Where did you shoot?
There’s a small village called Oumnast, about 25 miles outside Marrakech, and that became [the location for] Nazareth. We shot all around Marrakech, then we moved to Meknes, which in terms of architecture could authentically replicate what Jerusalem may have been like at that time.
What brought you back to Morocco for Kundun, your acclaimed film which is set in Tibet?
We were going to shoot in India, but they wouldn’t give us an answer. Which we think, probably meant no. So, immediately, my production designer Dante Ferretti booked all the hotel rooms in Ouarzazate we could get. I said, “But Dante, the Atlas mountains… I saw the Himalayas and they’re so big.” He went, “We’ll just show the foothills…” And the Moroccan desert was perfect for it. We literally had pictures of Tibet and we just tried to make as much of a facsimile as possible.
Did it work out as well as you hoped?
The cooperation here was amazing, because we had to bring in monks from Nepal, monks from India. We shot all around Ouarzazate, Marrakech, the Atlas mountains and then in Casablanca we shot [the location for] Beijing. We covered the entire town hall of Casablanca with a banner of Chairman Mao’s face. That became odd, though, and after four days, it became problematic so we had to finish as quickly as we could!
You recently got involved in a different side of the film industry, in restoration and preservation?
Yes, at Cannes last year we officially announced the creation of the World Cinema Foundation, which is raising money to restore films from countries around the world. We started with Transes, Ahmed El Maanouni’s music documentary about the Moroccan band Nass El Ghiwane, and we showed the restored version in the Djemaa el-Fna square. It’s an ambitious project and it takes a lot of patience.

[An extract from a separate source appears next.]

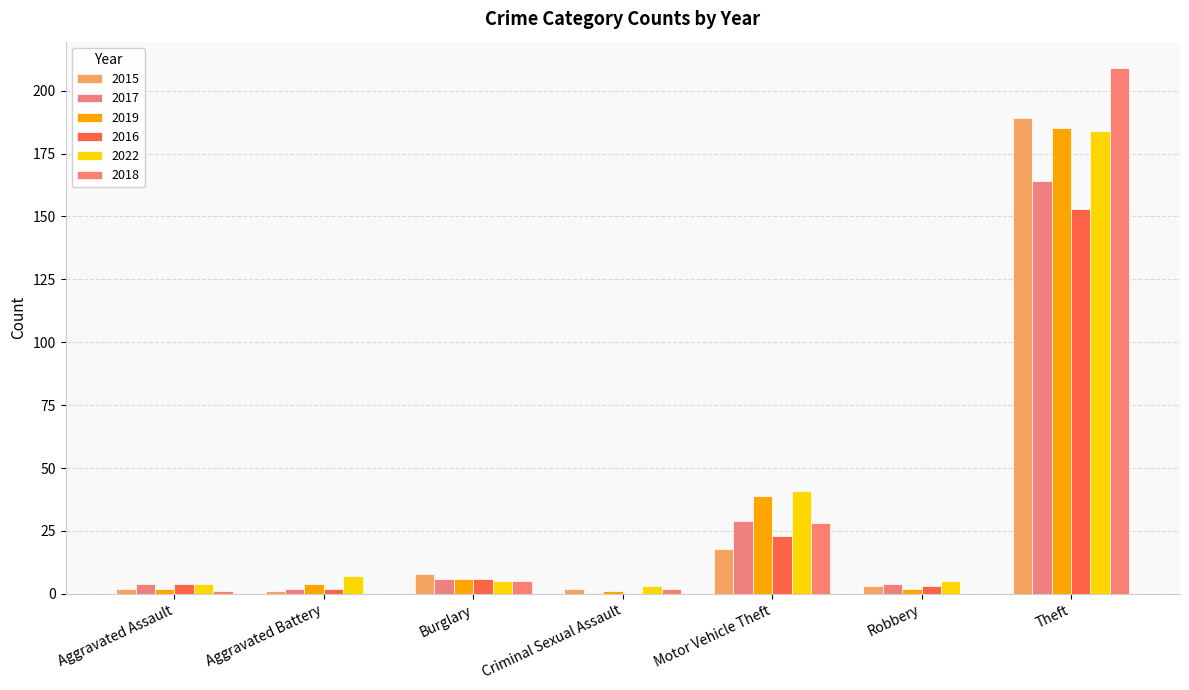

What is the difference between the highest and lowest values at Aggravated Battery?

7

Do you watch many Moroccan movies?
I am very interested in Moroccan cinema and North African cinema. I’d like to be able to see more of it. Transes is a favourite of mine. Back when I was doing The King Of Comedy, we were editing the film at night—I used to edit all my films at night because nobody would call us on the telephone—and I had the television on and there was a cable programme showing Transes, which they kept repeating so I had it playing all night. I fell in love with the music and the film.
You’ve directed films about music yourself, including the upcoming film Shine A Light, which follows a Rolling Stones concert.
I love the energy of concerts. Music and performing is a primal form of communication, more so than literature or any kind of visual medium. It’s the performer in relationship to the audience that crosses cultural barriers.
Do you feel like the Oscar you won last year, for The Departed should have come for an earlier film?
It doesn’t matter if the Oscar arrived late. It arrived! I’m not going to send it back. It’s nice. It helped the box office of the film, it helped me and my family personally. That’s all I was interested in. But, most importantly, is that over the years when I thought I was going to get an Oscar and I wanted an Oscar, I didn’t get it and what that did was to make me concentrate on the work, not the prizes. I’ve gone through different cycles in Hollywood—there were many times during the past 35 years I couldn’t even get a phone call returned from anyone, let alone make a movie. But I’ve been able to continue.
There must have been times when the Oscar snubs exasperated you?
I think when I wasn’t even nominated for Taxi Driver, let alone win, I was very disappointed. But I was young, and I realised it didn’t matter, we got to make the movie. I didn’t even think Taxi Driver was going to be shown in theatres for so long. I was surprised when the first day that it opened, Paul Schrader said, “Marty, go to the theatre, there’s people waiting outside to get in.” That’s better than any award.
The Departed was your third film with Leonardo DiCaprio. Why has he become your favourite actor?
He is so concerned about detail and he has no fear about going into any aspect of a character. Working with him on these last three pictures has given me a second wind, a second wave of enthusiasm for making films again.
Do you still feel you are learning, when you go to the cinema?
I happen to be a very energetic person and I happen to express myself in a faster form on film, so it’s very difficult for me sometimes to pull myself in and feel the rhythm of the world in a different way. That’s why I love cinema. I can see it from different countries, especially from Asia and Africa, who are seeing the world in a different way, putting me in a slower rhythm, the rhythm of life. As much as I love New York City—and I couldn’t live anywhere else – sometimes standing on the street corners can drive you mad.